The way I see it, we only get a certain number of years on earth. We can choose to spend that time however we want. It depends upon what we value most. If you want happiness and peace, I cannot understand why you would want to stay with him. He doesn't sound very deep. He now thinks you are the best and wants to be with you. You have absolutely no guarantees that he won't decide next month that some AP is the best ever and he wants to be with her. You aren't seeing the romance because he isn't pursuing you. You're a sure thing. He already has you, so why try? I have no doubt he wants to stay married to you. He needs home base to come back to after he's done having a good time with other women. You aren't feeling the romance because he's treating you the way a teenager treats his mom. That isn't romantic.

This excuse about how he lacked and craved attention from you and that's why he cheated is utter horseshit too, btw.

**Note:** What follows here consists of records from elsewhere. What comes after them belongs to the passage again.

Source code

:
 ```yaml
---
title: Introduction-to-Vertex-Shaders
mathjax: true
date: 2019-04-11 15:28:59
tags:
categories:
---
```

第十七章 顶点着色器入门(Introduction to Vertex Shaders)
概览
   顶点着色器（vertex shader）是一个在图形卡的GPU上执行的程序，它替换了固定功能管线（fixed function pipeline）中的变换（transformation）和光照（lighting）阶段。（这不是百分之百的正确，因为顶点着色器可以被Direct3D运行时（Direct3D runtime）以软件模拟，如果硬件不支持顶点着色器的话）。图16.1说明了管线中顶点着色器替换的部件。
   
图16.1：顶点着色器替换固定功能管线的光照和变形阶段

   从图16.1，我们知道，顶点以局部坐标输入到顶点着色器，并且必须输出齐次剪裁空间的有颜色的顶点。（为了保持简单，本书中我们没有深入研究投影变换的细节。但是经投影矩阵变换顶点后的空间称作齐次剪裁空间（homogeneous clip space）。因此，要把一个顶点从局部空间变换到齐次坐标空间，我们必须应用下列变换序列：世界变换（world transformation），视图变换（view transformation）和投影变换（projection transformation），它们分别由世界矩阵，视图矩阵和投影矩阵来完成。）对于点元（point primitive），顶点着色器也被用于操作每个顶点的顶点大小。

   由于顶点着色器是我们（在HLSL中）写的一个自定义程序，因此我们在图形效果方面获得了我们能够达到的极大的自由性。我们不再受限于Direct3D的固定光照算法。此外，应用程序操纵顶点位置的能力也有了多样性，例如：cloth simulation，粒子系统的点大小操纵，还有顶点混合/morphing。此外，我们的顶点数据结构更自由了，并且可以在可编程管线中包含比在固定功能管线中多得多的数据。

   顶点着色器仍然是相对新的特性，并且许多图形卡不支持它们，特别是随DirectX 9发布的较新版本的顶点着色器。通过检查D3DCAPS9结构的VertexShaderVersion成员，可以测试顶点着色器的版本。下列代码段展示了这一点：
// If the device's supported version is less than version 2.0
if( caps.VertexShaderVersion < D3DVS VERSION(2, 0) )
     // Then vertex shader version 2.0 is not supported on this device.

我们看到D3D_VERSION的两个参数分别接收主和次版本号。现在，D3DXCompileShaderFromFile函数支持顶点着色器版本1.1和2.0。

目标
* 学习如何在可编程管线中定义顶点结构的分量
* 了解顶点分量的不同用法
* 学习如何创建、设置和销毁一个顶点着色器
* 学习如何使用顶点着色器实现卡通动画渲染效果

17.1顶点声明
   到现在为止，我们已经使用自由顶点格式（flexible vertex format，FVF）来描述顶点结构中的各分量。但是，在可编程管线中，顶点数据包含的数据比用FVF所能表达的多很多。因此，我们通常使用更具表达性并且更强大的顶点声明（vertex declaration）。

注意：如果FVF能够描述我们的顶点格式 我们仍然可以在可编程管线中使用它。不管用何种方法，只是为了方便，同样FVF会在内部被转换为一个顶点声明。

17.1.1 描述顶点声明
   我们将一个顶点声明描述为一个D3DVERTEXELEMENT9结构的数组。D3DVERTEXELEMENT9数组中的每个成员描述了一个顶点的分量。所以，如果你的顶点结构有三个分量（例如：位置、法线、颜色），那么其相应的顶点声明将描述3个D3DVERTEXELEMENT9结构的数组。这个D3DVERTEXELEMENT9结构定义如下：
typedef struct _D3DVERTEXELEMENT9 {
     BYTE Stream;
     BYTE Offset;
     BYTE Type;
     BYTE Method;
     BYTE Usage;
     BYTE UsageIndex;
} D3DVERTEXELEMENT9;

I'm pretty sure you didn't feel like he was giving you all this attention and romance and you didn't cheat. He's a serial cheater. He isn't going to stop cheating. If you stay with him, you're going to need to accept that he is going to have girlfriends and that you're going to be living in hope that he won't choose one over being married to you. He has probably had more indescretions than you'll ever find out about.

I'm pretty sure that you're worth more than what he has to offer you.

DDay: 06/07/2017
MH - RA on DDay.
Divorced a serial cheater (prostitutes and lord only knows who and what else).